From entrance papers to GCSEs, A-Levels and beyond, exams are a fact of life for students up and down the country. But how do schools prepare young people for the trials and tribulations of testing and how important are good grades to future success? We spoke to Richard Barnes, deputy head at Somerset’s All Hallows Preparatory School, to find out…

How did your most recent crop of exam age students fare?
In the Academic Year 2016-17 our Year 8 pupils achieved 41 scholarships to 12 different senior schools from a cohort of 40 pupils. These scholarships included Academic, All-rounder, Sport, Music, Art and Product Design/CDT awards. This is a stunning achievement, particularly as the school is largely non-selective on entry. This pattern replicates the pattern of attainment at scholarship level by Year 8 pupils at the transfer stage in recent years.

Indeed, since 2012 nearly two thirds of our Year 8 cohort have been awarded some form of scholarship award by their destination school. Pupils’ performance at Common Entrance has been consistently excellent too, with every child gaining entry to their first choice senior school.

This academic success has been bolstered by high-performance in music and the performing arts, with pupils taking part in the Bath Festival, and achieving stellar results in their LAMDA examinations. Pupils have also gained local, regional and national sporting success, too, with our athletes and tennis players receiving national recognition. Furthermore, we are delighted to note that this cohort has gone on to settle into their senior schools extremely well, which we hope reflects the children’s preparation socially, emotionally and academically.

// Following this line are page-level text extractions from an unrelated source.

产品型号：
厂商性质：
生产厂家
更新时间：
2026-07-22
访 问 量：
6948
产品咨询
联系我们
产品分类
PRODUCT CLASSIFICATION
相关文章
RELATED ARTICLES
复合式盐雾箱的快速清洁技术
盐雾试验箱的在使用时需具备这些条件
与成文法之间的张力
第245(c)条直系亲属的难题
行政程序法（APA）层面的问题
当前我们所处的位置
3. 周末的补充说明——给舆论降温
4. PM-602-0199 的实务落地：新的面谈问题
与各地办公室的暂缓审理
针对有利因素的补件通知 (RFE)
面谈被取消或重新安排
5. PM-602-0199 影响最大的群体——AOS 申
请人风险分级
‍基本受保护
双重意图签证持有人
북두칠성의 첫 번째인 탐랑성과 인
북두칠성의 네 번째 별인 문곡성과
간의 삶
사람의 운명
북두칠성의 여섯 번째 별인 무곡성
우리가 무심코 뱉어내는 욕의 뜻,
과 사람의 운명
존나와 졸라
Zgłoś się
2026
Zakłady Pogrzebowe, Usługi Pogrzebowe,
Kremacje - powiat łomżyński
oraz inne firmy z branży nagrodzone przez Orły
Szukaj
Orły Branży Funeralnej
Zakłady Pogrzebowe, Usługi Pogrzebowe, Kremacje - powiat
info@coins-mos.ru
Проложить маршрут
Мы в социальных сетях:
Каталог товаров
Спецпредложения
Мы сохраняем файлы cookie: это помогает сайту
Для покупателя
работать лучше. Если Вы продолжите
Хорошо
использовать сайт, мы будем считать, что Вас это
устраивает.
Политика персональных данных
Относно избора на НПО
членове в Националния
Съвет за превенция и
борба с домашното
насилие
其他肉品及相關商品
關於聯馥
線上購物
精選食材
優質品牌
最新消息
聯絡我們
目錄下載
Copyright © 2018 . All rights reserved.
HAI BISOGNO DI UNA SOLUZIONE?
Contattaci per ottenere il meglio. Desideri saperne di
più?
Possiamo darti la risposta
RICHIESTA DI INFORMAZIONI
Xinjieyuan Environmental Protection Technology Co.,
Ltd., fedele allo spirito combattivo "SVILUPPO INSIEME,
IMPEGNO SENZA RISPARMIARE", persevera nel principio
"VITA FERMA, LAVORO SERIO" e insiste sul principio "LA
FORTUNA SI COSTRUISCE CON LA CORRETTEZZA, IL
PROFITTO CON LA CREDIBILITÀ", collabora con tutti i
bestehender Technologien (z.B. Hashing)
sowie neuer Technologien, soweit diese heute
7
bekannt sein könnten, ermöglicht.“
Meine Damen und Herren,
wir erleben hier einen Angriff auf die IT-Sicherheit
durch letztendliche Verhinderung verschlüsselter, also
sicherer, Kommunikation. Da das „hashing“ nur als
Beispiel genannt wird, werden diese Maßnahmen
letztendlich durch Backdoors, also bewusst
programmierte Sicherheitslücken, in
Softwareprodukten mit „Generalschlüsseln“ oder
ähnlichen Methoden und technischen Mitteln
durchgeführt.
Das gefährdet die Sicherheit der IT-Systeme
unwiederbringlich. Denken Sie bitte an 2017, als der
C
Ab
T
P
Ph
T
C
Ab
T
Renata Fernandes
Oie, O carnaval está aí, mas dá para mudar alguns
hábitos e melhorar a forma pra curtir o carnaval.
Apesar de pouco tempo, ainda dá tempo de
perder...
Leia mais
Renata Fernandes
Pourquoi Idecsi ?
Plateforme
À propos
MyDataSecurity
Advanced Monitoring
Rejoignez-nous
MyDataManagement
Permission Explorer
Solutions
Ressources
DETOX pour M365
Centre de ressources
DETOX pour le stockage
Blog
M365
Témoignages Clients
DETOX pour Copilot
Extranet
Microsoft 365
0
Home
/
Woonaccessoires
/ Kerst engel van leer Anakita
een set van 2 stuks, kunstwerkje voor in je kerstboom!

What do these results mean to the school and its teaching staff?
As a staff, we are immensely proud, not just of our pupils’ results, but more importantly of the young people they have become. The pupils’ attainment in their Common Entrance and scholarship examinations is great to see, but we believe that learning is a journey, and that pupils’ progress is as important as their grades. Looking back, many pupils and parents would not have believed their outcomes two or three years ago. It is important to say, too, that we are equally proud of the development in our pupils’ confidence and their intellectual character. Outcomes such as curiosity, resilience, and our pupils’ contribution to the community in their senior schools and wider society are just as important to us.

Beyond grades, how do you measure “success” in the classroom?
Through the school’s teaching and learning, and through devices such as ‘split-screen’ learning objectives, we aim to promote each pupil’s intellectual character. We want to cultivate, grow and celebrate each child’s capacity to combine thinking skills with knowledge, confidence and self-esteem, to believe in the legitimacy of their own thoughts, to speak their mind articulately (but change it when required), to contest poor thinking and prejudice assertively, and enjoy the challenge of mental sparring.

Regular ‘whole-child’ meetings ensure that pupils’ growth in these areas forms just as great a role in the outcomes we value as their progress in discrete subjects. We foster intellectual risk-taking and curiosity, independence, resilience and effective learning habits within an ambitious, supportive learning community where individual learning profiles are nurtured and celebrated, and where all children are encouraged to strive to achieve their very best. The essence of a growth mindset is embedded within the pupils, parents and teachers in the school community.

How do you put students at ease during the exam season?
Our school is led by an educational psychologist, a rarity in our sector, who works closely with pupils, staff and parents to foster the development of a balanced perspective, and help pupils to manage any anxieties that arise. Our focus on progress and growth helps us to put examinations into their proper context.

In conjunction with other staff, the Head also leads study skills sessions to equip our children to manage their preparation for examinations which will inevitably become part of their academic lives moving forwards. Furthermore, part of the school’s mission is to help our children flourish in whatever comes next for them. We also run seminars for parents, believing that interventions are far more powerful if we work in partnership to create the best outcomes for our children.